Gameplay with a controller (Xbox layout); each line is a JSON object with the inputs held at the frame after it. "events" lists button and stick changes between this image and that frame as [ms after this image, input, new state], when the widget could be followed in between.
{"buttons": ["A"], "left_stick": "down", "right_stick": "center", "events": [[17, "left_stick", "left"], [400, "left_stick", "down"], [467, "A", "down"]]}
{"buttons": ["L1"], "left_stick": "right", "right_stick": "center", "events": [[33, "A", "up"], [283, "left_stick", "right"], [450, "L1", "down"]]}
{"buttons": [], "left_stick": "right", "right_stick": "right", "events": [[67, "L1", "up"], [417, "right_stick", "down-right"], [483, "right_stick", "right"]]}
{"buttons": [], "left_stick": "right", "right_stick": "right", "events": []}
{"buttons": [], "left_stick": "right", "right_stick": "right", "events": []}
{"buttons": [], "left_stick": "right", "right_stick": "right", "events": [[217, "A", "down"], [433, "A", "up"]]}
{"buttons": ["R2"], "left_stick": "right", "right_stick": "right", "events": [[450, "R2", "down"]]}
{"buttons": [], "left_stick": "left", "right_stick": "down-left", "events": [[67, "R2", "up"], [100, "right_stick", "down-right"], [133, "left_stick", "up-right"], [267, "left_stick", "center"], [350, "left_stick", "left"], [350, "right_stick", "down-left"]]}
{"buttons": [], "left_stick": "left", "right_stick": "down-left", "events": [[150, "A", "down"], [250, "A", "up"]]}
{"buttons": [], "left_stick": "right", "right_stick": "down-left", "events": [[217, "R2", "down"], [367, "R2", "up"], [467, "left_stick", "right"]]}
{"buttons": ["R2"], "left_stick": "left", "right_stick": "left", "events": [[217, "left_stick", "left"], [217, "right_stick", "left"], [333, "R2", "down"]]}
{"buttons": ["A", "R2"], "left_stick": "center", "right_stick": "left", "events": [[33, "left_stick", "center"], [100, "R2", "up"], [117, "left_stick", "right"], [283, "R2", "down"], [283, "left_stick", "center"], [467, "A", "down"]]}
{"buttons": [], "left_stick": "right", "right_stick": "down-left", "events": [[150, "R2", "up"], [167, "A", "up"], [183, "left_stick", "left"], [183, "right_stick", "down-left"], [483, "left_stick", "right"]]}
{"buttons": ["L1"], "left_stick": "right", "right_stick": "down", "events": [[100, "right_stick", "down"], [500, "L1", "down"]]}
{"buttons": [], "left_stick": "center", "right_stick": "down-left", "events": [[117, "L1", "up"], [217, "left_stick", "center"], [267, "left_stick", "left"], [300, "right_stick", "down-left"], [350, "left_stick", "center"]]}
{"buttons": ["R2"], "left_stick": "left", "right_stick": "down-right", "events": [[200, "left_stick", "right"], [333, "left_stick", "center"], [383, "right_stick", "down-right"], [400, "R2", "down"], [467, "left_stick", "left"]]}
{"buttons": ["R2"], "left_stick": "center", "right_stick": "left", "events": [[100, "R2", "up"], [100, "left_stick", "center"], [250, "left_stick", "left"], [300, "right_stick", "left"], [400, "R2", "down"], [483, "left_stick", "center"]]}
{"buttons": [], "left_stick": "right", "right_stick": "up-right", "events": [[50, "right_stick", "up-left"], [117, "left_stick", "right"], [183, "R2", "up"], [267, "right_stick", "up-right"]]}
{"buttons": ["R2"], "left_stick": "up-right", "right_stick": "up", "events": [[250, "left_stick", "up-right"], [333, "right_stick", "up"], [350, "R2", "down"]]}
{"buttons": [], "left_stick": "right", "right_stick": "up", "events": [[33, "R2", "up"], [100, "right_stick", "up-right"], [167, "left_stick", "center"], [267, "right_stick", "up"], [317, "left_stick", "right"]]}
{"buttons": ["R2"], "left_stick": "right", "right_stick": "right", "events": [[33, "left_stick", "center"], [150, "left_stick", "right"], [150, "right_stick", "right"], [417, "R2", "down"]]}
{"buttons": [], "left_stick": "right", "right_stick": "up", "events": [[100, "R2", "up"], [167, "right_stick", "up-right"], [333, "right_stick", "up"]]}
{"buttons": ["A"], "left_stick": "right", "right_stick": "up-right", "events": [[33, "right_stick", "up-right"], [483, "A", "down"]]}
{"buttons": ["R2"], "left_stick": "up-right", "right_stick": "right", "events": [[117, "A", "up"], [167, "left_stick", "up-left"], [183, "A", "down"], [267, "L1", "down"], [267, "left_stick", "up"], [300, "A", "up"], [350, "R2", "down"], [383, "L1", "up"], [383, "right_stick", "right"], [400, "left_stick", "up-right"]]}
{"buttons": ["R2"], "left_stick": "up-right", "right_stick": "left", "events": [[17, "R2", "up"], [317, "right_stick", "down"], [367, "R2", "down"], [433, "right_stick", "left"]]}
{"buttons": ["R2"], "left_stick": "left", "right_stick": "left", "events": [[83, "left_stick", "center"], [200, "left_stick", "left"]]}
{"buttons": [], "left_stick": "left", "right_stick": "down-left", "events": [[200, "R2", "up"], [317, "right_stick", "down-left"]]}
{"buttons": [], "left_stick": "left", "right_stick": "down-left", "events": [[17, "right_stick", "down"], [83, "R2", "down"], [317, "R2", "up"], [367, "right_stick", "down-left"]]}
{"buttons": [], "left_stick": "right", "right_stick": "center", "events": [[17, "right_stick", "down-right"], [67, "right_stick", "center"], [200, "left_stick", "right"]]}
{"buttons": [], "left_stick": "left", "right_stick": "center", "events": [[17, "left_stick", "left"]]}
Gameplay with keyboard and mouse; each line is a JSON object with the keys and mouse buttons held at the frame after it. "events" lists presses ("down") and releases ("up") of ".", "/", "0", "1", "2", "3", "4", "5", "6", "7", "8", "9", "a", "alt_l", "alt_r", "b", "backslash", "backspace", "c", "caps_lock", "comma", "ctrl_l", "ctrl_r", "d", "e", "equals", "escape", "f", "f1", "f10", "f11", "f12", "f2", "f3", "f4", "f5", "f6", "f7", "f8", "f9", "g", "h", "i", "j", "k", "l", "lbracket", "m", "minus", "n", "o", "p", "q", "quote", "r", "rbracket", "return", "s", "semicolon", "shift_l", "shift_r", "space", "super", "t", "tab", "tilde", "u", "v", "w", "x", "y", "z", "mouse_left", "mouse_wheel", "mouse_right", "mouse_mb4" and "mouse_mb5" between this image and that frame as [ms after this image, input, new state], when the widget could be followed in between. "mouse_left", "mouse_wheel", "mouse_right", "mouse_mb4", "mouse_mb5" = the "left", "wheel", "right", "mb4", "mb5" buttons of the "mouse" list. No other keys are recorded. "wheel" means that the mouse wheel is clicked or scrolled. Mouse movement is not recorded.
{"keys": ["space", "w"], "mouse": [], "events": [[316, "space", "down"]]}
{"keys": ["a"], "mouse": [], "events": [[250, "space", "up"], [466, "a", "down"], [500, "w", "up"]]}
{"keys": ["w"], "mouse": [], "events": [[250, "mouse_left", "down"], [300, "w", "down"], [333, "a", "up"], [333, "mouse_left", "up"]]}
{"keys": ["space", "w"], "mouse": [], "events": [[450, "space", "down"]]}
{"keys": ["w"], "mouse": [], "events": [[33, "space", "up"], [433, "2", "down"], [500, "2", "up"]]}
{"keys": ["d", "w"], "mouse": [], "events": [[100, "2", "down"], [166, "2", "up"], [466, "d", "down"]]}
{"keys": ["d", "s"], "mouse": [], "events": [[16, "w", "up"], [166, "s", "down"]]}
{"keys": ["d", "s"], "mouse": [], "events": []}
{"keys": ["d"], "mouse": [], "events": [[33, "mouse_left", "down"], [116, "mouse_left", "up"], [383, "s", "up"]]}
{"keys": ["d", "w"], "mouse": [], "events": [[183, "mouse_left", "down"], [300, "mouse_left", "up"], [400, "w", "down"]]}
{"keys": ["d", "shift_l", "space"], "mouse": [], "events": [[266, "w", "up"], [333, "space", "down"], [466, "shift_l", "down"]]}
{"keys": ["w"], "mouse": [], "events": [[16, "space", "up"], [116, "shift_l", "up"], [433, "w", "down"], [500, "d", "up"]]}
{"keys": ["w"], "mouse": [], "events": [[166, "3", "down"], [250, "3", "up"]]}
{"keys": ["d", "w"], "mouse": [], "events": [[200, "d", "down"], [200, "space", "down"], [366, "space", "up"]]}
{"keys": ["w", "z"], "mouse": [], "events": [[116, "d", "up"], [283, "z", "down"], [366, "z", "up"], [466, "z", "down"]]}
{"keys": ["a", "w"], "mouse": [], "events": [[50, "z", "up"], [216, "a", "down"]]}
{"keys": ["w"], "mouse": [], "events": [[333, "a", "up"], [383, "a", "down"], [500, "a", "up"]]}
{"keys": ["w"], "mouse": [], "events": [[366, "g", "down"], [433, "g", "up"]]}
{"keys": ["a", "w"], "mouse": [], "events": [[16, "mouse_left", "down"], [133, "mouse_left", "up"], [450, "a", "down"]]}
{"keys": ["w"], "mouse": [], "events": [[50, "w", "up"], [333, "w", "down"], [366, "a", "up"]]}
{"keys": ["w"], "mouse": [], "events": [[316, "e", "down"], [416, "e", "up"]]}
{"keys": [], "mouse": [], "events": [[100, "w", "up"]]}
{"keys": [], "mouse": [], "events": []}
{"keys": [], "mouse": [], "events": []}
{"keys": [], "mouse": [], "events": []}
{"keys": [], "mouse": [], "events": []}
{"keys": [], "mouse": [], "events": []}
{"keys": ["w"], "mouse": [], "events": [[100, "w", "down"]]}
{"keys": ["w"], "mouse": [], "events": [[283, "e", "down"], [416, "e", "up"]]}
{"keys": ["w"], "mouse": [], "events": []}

WHAT IS REQUIRED = All lines above containing the string "could" are to be collected.

WRITTEN REPLY =
Gameplay with a controller (Xbox layout); each line is a JSON object with the inputs held at the frame after it. "events" lists button and stick changes between this image and that frame as [ms after this image, input, new state], when the widget could be followed in between.
Gameplay with keyboard and mouse; each line is a JSON object with the keys and mouse buttons held at the frame after it. "events" lists presses ("down") and releases ("up") of ".", "/", "0", "1", "2", "3", "4", "5", "6", "7", "8", "9", "a", "alt_l", "alt_r", "b", "backslash", "backspace", "c", "caps_lock", "comma", "ctrl_l", "ctrl_r", "d", "e", "equals", "escape", "f", "f1", "f10", "f11", "f12", "f2", "f3", "f4", "f5", "f6", "f7", "f8", "f9", "g", "h", "i", "j", "k", "l", "lbracket", "m", "minus", "n", "o", "p", "q", "quote", "r", "rbracket", "return", "s", "semicolon", "shift_l", "shift_r", "space", "super", "t", "tab", "tilde", "u", "v", "w", "x", "y", "z", "mouse_left", "mouse_wheel", "mouse_right", "mouse_mb4" and "mouse_mb5" between this image and that frame as [ms after this image, input, new state], when the widget could be followed in between. "mouse_left", "mouse_wheel", "mouse_right", "mouse_mb4", "mouse_mb5" = the "left", "wheel", "right", "mb4", "mb5" buttons of the "mouse" list. No other keys are recorded. "wheel" means that the mouse wheel is clicked or scrolled. Mouse movement is not recorded.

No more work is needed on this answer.